Obamacare website cannot handle the load – a classical use case for AutoPilot

Several days ago I looked at the HealthCare.gov website, just to understand what Obamacare means. The website was up and working. Today one of our employees brought up to my attention an article published by Sharon Begley of Reuters stating that the Obamacare website is locked down a few days after the launch. The story caught my interest since it described a typical use case faced by many enterprises.

Several IT experts interviewed by Sharon Begley came up with different theories of potential reasons causing outage. Some stated that the flaw is in the architecture of the application and adding capacity may not help. One of them was quoted that there is a coding bug in the system. Another IT company stated that the problem is in the database access – the more you ask “the more it gets overwhelmed”. “The government officials blame persistent glitches” since they did not anticipate 8.5 million users within a few days.
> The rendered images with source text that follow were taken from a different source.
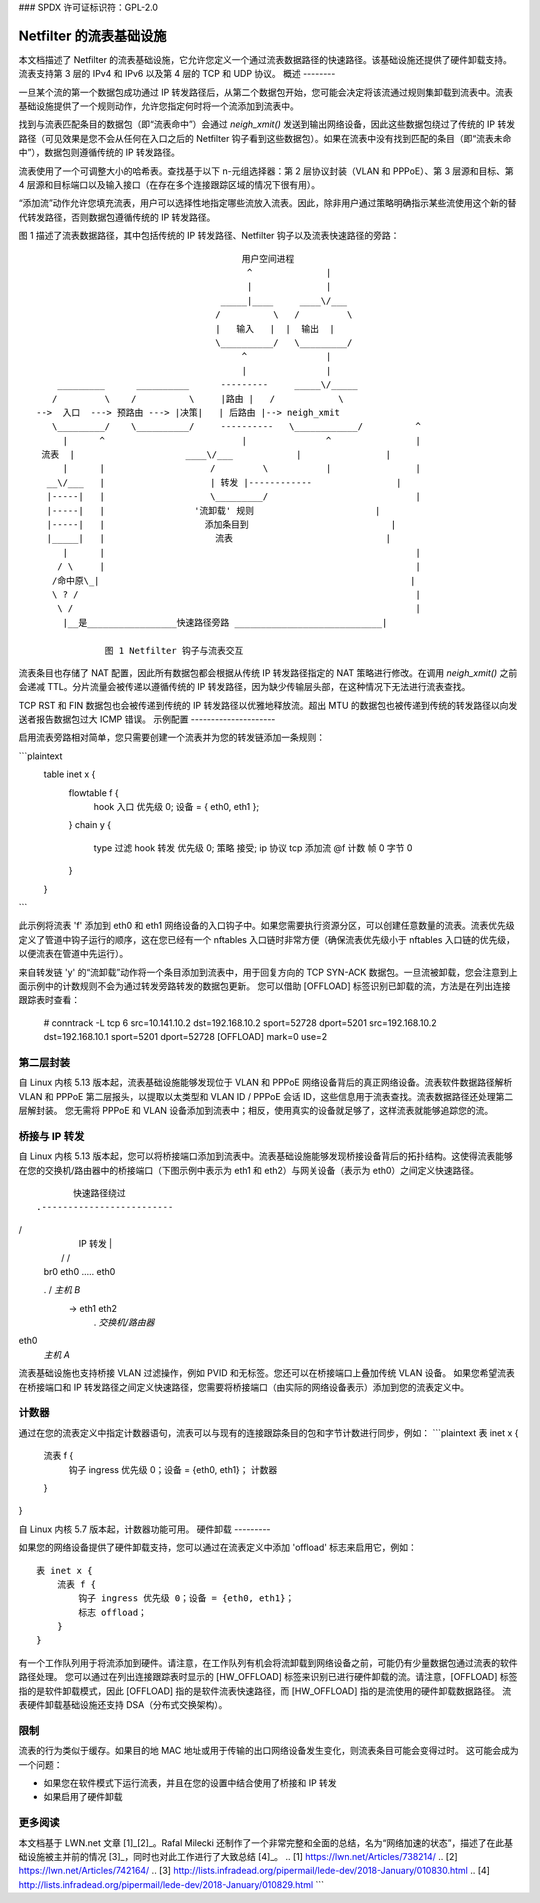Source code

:### SPDX 许可证标识符：GPL-2.0

====================================
Netfilter 的流表基础设施
====================================

本文档描述了 Netfilter 的流表基础设施，它允许您定义一个通过流表数据路径的快速路径。该基础设施还提供了硬件卸载支持。流表支持第 3 层的 IPv4 和 IPv6 以及第 4 层的 TCP 和 UDP 协议。
概述
--------

一旦某个流的第一个数据包成功通过 IP 转发路径后，从第二个数据包开始，您可能会决定将该流通过规则集卸载到流表中。流表基础设施提供了一个规则动作，允许您指定何时将一个流添加到流表中。

找到与流表匹配条目的数据包（即“流表命中”）会通过 `neigh_xmit()` 发送到输出网络设备，因此这些数据包绕过了传统的 IP 转发路径（可见效果是您不会从任何在入口之后的 Netfilter 钩子看到这些数据包）。如果在流表中没有找到匹配的条目（即“流表未命中”），数据包则遵循传统的 IP 转发路径。

流表使用了一个可调整大小的哈希表。查找基于以下 n-元组选择器：第 2 层协议封装（VLAN 和 PPPoE）、第 3 层源和目标、第 4 层源和目标端口以及输入接口（在存在多个连接跟踪区域的情况下很有用）。

“添加流”动作允许您填充流表，用户可以选择性地指定哪些流放入流表。因此，除非用户通过策略明确指示某些流使用这个新的替代转发路径，否则数据包遵循传统的 IP 转发路径。

图 1 描述了流表数据路径，其中包括传统的 IP 转发路径、Netfilter 钩子以及流表快速路径的旁路：
:: 

					 用户空间进程
					  ^              |
					  |              |
				     _____|____     ____\/___
				    /          \   /         \
				    |   输入   |  |  输出  |
				    \__________/   \_________/
					 ^               |
					 |               |
      _________      __________      ---------     _____\/_____
     /         \    /          \     |路由 |   /            \
  -->  入口  ---> 预路由 ---> |决策|   | 后路由 |--> neigh_xmit
     \_________/    \__________/     ----------   \____________/          ^
       |      ^                          |               ^                |
   流表  |                     ____\/___            |                |
       |      |                    /         \           |                |
    __\/___   |                    | 转发 |------------                |
    |-----|   |                    \_________/                            |
    |-----|   |                 '流卸载' 规则                       |
    |-----|   |                   添加条目到                           |
    |_____|   |                     流表                             |
       |      |                                                           |
      / \     |                                                           |
     /命中原\_|                                                           |
     \ ? /                                                                |
      \ /                                                                 |
       |__是_________________快速路径旁路 ____________________________|

	       图 1 Netfilter 钩子与流表交互

流表条目也存储了 NAT 配置，因此所有数据包都会根据从传统 IP 转发路径指定的 NAT 策略进行修改。在调用 `neigh_xmit()` 之前会递减 TTL。分片流量会被传递以遵循传统的 IP 转发路径，因为缺少传输层头部，在这种情况下无法进行流表查找。

TCP RST 和 FIN 数据包也会被传递到传统的 IP 转发路径以优雅地释放流。超出 MTU 的数据包也被传递到传统的转发路径以向发送者报告数据包过大 ICMP 错误。
示例配置
---------------------

启用流表旁路相对简单，您只需要创建一个流表并为您的转发链添加一条规则：

```plaintext
	table inet x {
		flowtable f {
			hook 入口 优先级 0; 设备 = { eth0, eth1 };
		}
		chain y {
			type 过滤 hook 转发 优先级 0; 策略 接受;
			ip 协议 tcp 添加流 @f
			计数 帧 0 字节 0
		}
	}
```

此示例将流表 'f' 添加到 eth0 和 eth1 网络设备的入口钩子中。如果您需要执行资源分区，可以创建任意数量的流表。流表优先级定义了管道中钩子运行的顺序，这在您已经有一个 nftables 入口链时非常方便（确保流表优先级小于 nftables 入口链的优先级，以便流表在管道中先运行）。

来自转发链 'y' 的“流卸载”动作将一个条目添加到流表中，用于回复方向的 TCP SYN-ACK 数据包。一旦流被卸载，您会注意到上面示例中的计数规则不会为通过转发旁路转发的数据包更新。
您可以借助 [OFFLOAD] 标签识别已卸载的流，方法是在列出连接跟踪表时查看：

	# conntrack -L
	tcp      6 src=10.141.10.2 dst=192.168.10.2 sport=52728 dport=5201 src=192.168.10.2 dst=192.168.10.1 sport=5201 dport=52728 [OFFLOAD] mark=0 use=2


第二层封装
---------------------

自 Linux 内核 5.13 版本起，流表基础设施能够发现位于 VLAN 和 PPPoE 网络设备背后的真正网络设备。流表软件数据路径解析 VLAN 和 PPPoE 第二层报头，以提取以太类型和 VLAN ID / PPPoE 会话 ID，这些信息用于流表查找。流表数据路径还处理第二层解封装。
您无需将 PPPoE 和 VLAN 设备添加到流表中；相反，使用真实的设备就足够了，这样流表就能够追踪您的流。

桥接与 IP 转发
------------------------

自 Linux 内核 5.13 版本起，您可以将桥接端口添加到流表中。流表基础设施能够发现桥接设备背后的拓扑结构。这使得流表能够在您的交换机/路由器中的桥接端口（下图示例中表示为 eth1 和 eth2）与网关设备（表示为 eth0）之间定义快速路径。
::

                      快速路径绕过
               .-------------------------
/                           \
              |           IP 转发         |
              |          /             \ \/
              |       br0               eth0 ..... eth0
              .       / \                          *主机 B*
               -> eth1  eth2
                   .           *交换机/路由器*

eth0
               *主机 A*

流表基础设施也支持桥接 VLAN 过滤操作，例如 PVID 和无标签。您还可以在桥接端口上叠加传统 VLAN 设备。
如果您希望流表在桥接端口和 IP 转发路径之间定义快速路径，您需要将桥接端口（由实际的网络设备表示）添加到您的流表定义中。

计数器
--------

通过在您的流表定义中指定计数器语句，流表可以与现有的连接跟踪条目的包和字节计数进行同步，例如：
```plaintext
表 inet x {
    流表 f {
        钩子 ingress 优先级 0；设备 = {eth0, eth1}；
        计数器
    }
}

自 Linux 内核 5.7 版本起，计数器功能可用。
硬件卸载
---------

如果您的网络设备提供了硬件卸载支持，您可以通过在流表定义中添加 'offload' 标志来启用它，例如：
::
    表 inet x {
        流表 f {
            钩子 ingress 优先级 0；设备 = {eth0, eth1}；
            标志 offload；
        }
    }

有一个工作队列用于将流添加到硬件。请注意，在工作队列有机会将流卸载到网络设备之前，可能仍有少量数据包通过流表的软件路径处理。
您可以通过在列出连接跟踪表时显示的 [HW_OFFLOAD] 标签来识别已进行硬件卸载的流。请注意，[OFFLOAD] 标签指的是软件卸载模式，因此 [OFFLOAD] 指的是软件流表快速路径，而 [HW_OFFLOAD] 指的是流使用的硬件卸载数据路径。
流表硬件卸载基础设施还支持 DSA（分布式交换架构）。

限制
----

流表的行为类似于缓存。如果目的地 MAC 地址或用于传输的出口网络设备发生变化，则流表条目可能会变得过时。
这可能会成为一个问题：

- 如果您在软件模式下运行流表，并且在您的设置中结合使用了桥接和 IP 转发
- 如果启用了硬件卸载

更多阅读
--------

本文档基于 LWN.net 文章 [1]_[2]_。Rafal Milecki 还制作了一个非常完整和全面的总结，名为“网络加速的状态”，描述了在此基础设施被主并前的情况 [3]_，同时也对此工作进行了大致总结 [4]_。
.. [1] https://lwn.net/Articles/738214/
.. [2] https://lwn.net/Articles/742164/
.. [3] http://lists.infradead.org/pipermail/lede-dev/2018-January/010830.html
.. [4] http://lists.infradead.org/pipermail/lede-dev/2018-January/010829.html
```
Another independent contractor brought up several hypotheses using an “overwhelming” term in regards to potential uploading of high number of Java script files to web browsers. An interesting probable cause was brought up comparing the situation to the DDOS attack on the website. The internal technicians tried to increase capacity by adding new servers and tune configuration to resolve the issue, but it did not help. Each group was trying to come up with explanations and possible root causes.

The truth is – they may all be right. But hearing all these assumptions and probable causes, indeed overwhelming to the people in charge. These are exactly the issues faced by many companies using various silo monitoring solutions for their mission critical applications. Dozens of IT personnel gather in war room meetings, go through finger-pointing and blame-storming sessions to identify probable causes that impact performance of their business services. While this is going on, the application is not performing. In fact I tried today the Obamacare website and it still does not work.

I am sure that people who designed the system are qualified professionals. They, most likely, went through a thorough design of the system, but like everywhere else the important topics such as high availability, reliability, scalability at all tiers of composite applications is an afterthought. Usually, under pressure of meeting target dates and relying on the existing infrastructure monitoring, not much attention is paid to scalability and root cause analysis. It looks like they did not anticipate the viral spread of the healthcare message, the desire and curiosity of people.

This application clearly needs a solution that monitors not only web browsers, databases, or servers, but also can diagnose the probable causes and predict potential failures. It should provide visibility to different tiers of transaction flows, anticipate performance bottlenecks at every step of the tier, end-to-end, and point to potential root causes before they occur. These are not new problems; we are dealing with them daily with our customers. The number of users and transactions in Obamacare is not overwhelming at this stage. I am sure if properly addressed they can achieve their goals and provide services to people that need medical care.